THE PROBLEM:
Answer these questions from the Howey test text below.
(a) Which court held in Uselton v. Commercial Lovelace Motor Freight (1991) that contribution of labor could be "investment"?
(b) Which circuits apply horizontal commonality?
(c) In Howey, on what basis were proceeds distributed to grove owners?

This flexible, substance-over-form approach is why the Howey test has proven so adaptable—and why it now applies to digital assets.

Equally important is what the Howey opinion left unresolved:

  • When does an asset transition? The Court analyzed the arrangement at the time of sale. Could an investment contract become something else over time?

  • What about secondary market purchases? The buyers in Howey purchased directly from the promoter. What if they'd bought from previous investors?

  • How centralized must management be? Howey Company controlled the operation. What if management was dispersed or non-existent?

  • What if the "enterprise" operates independently? The citrus grove required ongoing management. What if the asset functioned without promoter involvement?

These unresolved questions became central to crypto classification eight decades later.


The Original Understanding:

In Howey, this was straightforward—buyers paid cash for land and service contracts.

The Evolution:

Courts quickly expanded "money" beyond cash:

International Brotherhood of Teamsters v. Daniel (1979):
The Supreme Court held that involuntary, non-contributory pension plan participation wasn't an "investment" because the employee didn't choose to invest and didn't give up anything of value separately from employment.

But this implied that voluntary contribution of value—not just money—could satisfy the element.

Uselton v. Commercial Lovelace Motor Freight (1991):
The Tenth Circuit held that contribution of labor could be "investment" when employees received stock in exchange for services.

Crypto Application:

For most token sales, this element is easily satisfied—buyers pay fiat currency or cryptocurrency for tokens.

  • Airdrops: If tokens are distributed free, is there an "investment"?
  • Mining/Staking rewards: Users contribute resources (computing power, staked assets), but is this an "investment" in the Howey sense?
  • Sweat equity: Developer grants for work contributions

The SEC's 2019 Framework addresses this:

"The lack of monetary consideration for digital assets, such as those distributed via a so-called 'air drop,' does not mean that the investment of money prong is not satisfied..."

The SEC argues that even "free" tokens can satisfy this element if received in exchange for some value (personal data, participation, promoting the project).

The Honest Assessment:

Element 1 is usually the easiest to satisfy in crypto cases. If someone pays for tokens, there's an investment. The harder questions arise with non-cash distributions.

The Original Understanding:

In Howey, common enterprise was clear—all grove owners' fruit was pooled, and proceeds were distributed based on acreage.

The Evolution - Three Approaches:

Courts developed different tests for "common enterprise," and circuit courts disagree on which applies:

Horizontal Commonality:

Requires pooling of investor funds and pro-rata distribution of profits/losses among investors. This is the most restrictive test.

Circuits applying horizontal commonality: Fifth, Sixth, Eleventh, and D.C.

Example: A syndicate where 20 investors each contribute $100,000, funds are pooled to invest in real estate, and profits are distributed proportionally to contribution.

Broad Vertical Commonality:

Requires that investor fortunes be tied to the promoter's success—if the promoter does well, investors do well; if the promoter fails, investors fail. No pooling among investors required.

Circuits applying broad vertical commonality: Ninth

Example: A discretionary trading account where the investor's returns depend entirely on the broker's trading decisions, even though the investor's funds aren't pooled with other investors.

DATA LINES:

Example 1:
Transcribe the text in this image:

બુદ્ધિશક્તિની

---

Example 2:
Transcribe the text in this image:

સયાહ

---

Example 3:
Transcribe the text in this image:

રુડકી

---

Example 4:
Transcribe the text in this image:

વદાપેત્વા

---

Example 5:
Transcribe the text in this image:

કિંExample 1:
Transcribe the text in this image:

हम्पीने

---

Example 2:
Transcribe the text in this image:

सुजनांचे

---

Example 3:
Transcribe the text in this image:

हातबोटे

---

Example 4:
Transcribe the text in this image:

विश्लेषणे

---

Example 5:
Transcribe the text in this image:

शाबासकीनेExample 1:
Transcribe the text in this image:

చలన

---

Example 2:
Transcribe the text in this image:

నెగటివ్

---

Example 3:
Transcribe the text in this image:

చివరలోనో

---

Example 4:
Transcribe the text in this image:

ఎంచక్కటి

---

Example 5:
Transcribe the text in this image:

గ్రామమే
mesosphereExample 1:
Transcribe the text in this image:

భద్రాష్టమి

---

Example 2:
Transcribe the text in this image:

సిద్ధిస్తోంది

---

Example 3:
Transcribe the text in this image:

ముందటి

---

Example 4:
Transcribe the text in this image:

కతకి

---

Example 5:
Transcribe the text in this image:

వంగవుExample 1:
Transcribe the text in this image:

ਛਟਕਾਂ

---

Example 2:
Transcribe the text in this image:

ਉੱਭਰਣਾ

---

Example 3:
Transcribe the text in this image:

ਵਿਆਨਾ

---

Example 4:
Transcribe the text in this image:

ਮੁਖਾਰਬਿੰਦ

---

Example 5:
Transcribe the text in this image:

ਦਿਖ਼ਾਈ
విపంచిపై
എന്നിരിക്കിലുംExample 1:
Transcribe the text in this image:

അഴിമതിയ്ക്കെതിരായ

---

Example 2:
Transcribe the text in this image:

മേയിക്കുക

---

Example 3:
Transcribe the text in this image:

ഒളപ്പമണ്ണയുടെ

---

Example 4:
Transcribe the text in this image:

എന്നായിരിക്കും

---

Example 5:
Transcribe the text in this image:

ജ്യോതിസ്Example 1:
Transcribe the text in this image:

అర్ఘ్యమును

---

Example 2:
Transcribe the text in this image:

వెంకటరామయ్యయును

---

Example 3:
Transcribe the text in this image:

WRITTEN ANSWER:
(a) The Tenth Circuit.
(b) The Fifth, Sixth, Eleventh, and D.C. Circuits.
(c) Acreage.